Open dOrgJelli opened 5 years ago
This is a use case that's likely to come up again and we'll want to support it in some way, however the design and implementation is not simple. It sounds like you can solve this in a different, less ideal way, so I recommend you take that route while we figure this one out.
The three main parts that are difficult about this:
There's currently one block stream per subgraph. It only moves forward. When a data source template is instantiated, the block stream is restarted with the additional filters from the new data sources. Making this stream go back and process all past events of a new data source will be complicated. It may be better to spawn separate block streams for each data source but have them synced somehow.
Processing past events would require accessing the store at different points in the past. This is not currently possible. Even if it was, it could introduce a time travel problem, where changes generated by new data source B on an older block would have changed the behavior of an already existing data source A.
Chain reorgs. A block in which a dynamic data source is created may be removed from the chain again later. When that happens, the dynamic data source needs to be removed again and all its data from that block needs to be removed as well. Now, if we include all past events of such a new data source, we'd have to also remove all entity changes from those past events.

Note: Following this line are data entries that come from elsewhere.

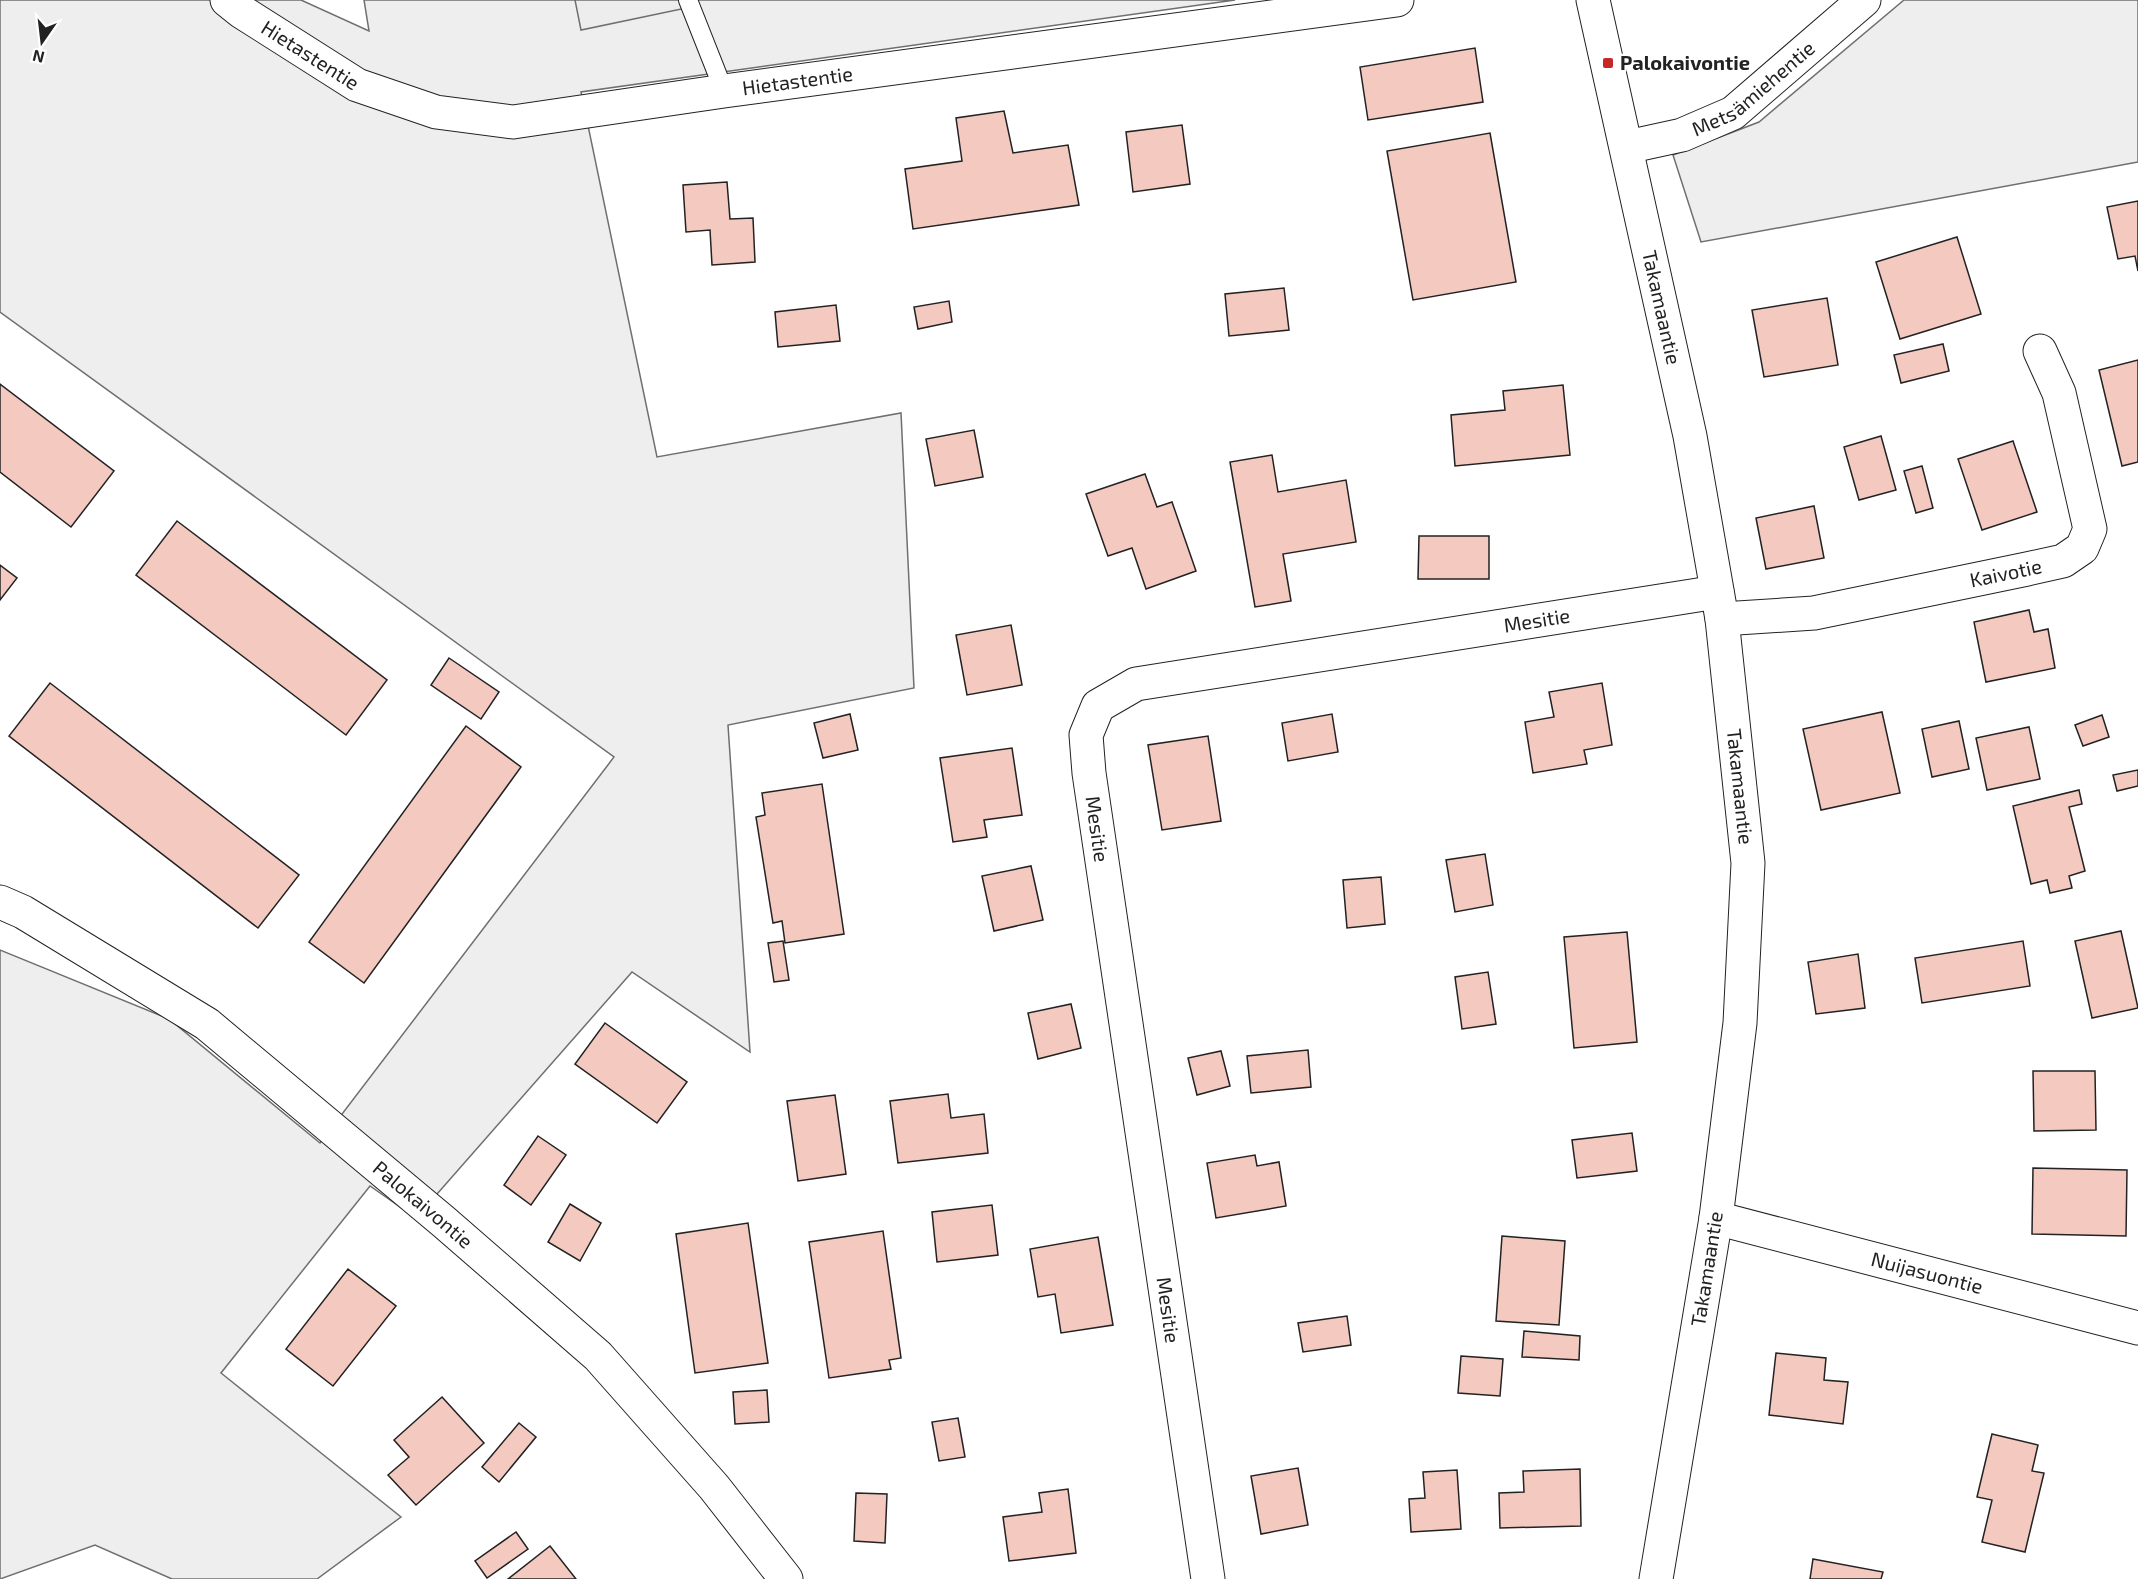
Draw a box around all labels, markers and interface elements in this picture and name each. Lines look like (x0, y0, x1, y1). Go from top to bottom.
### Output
north arrow (12, 12, 72, 72)
street label: Hietastentie (257, 15, 364, 94)
street label: Metsämiehentie (1688, 35, 1819, 140)
text: N (30, 46, 46, 68)
place label: Palokaivontie (1620, 50, 1750, 74)
marker: Palokaivontie (1601, 56, 1615, 70)
street label: Hietastentie (741, 61, 854, 99)
street label: Takamaantie (1638, 248, 1687, 367)
street label: Kaivotie (1967, 553, 2044, 592)
street label: Mesitie (1502, 602, 1572, 637)
street label: Takamaantie (1723, 727, 1759, 846)
street label: Mesitie (1081, 794, 1115, 864)
street label: Palokaivontie (369, 1155, 478, 1253)
street label: Takamaantie (1685, 1210, 1727, 1328)
street label: Nuijasuontie (1869, 1246, 1986, 1298)
street label: Mesitie (1152, 1275, 1186, 1345)

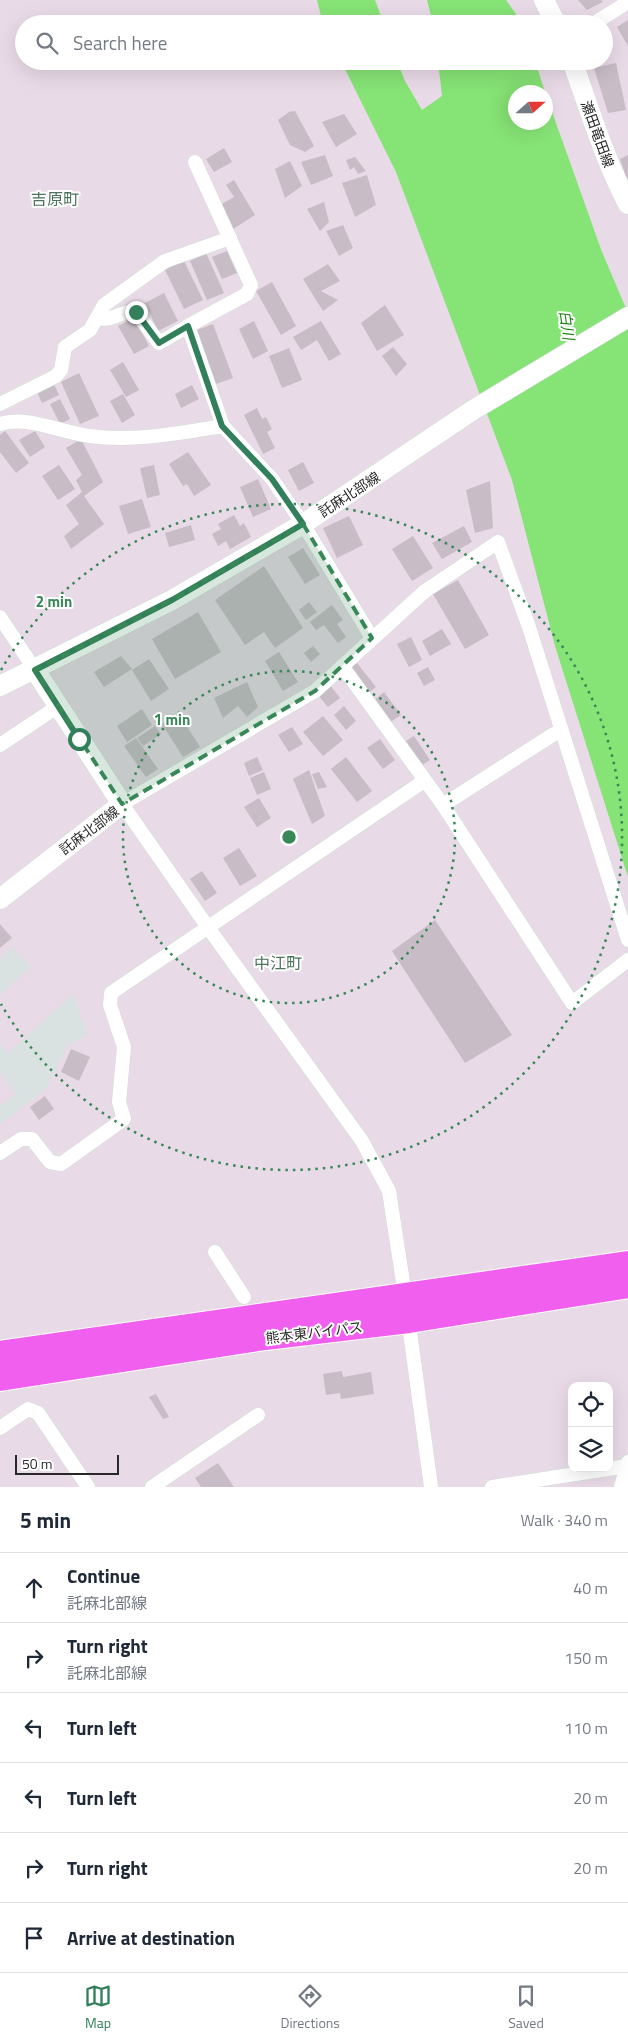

Thank you for this breakdown @Jannis, it was super insightful. We have a workaround we'll use for now @leodasvacas. Looking forward to seeing this spec progress. Godspeed!
Data source templates are commonly used in subgraphs that track contracts which server as registries for other contracts. In many cases the contract was already in use before being added to the registry and the subgraph would like to process that past data, but currently that's not possible. See the original comment for a description of a use case.
A relatively simple way to solve this is to extend our logic that reprocesses a single block for the new data source to process any range of past blocks.
store.get
is an open question. I'd suggest that all of this event processing should be done on top of the current state of the store. A consequence is that triggers on the new data source can see entity changes done by blocks "from the future" in the parent data source. This may or may not be desirable depending on the use case, but I think it's a good default because to do store.get
against the historical store state we'd need always store the complete history of entity changes for all subgraphs, increasing storage costs across the board.A new method is added to the generate data source class, createWithStartBlock(address: Address, startBlock: BigInt)
. The current create
method will behave as if startBlock
is the current block. When a data source is created, all of its triggers in the [startBlock, currentBlock]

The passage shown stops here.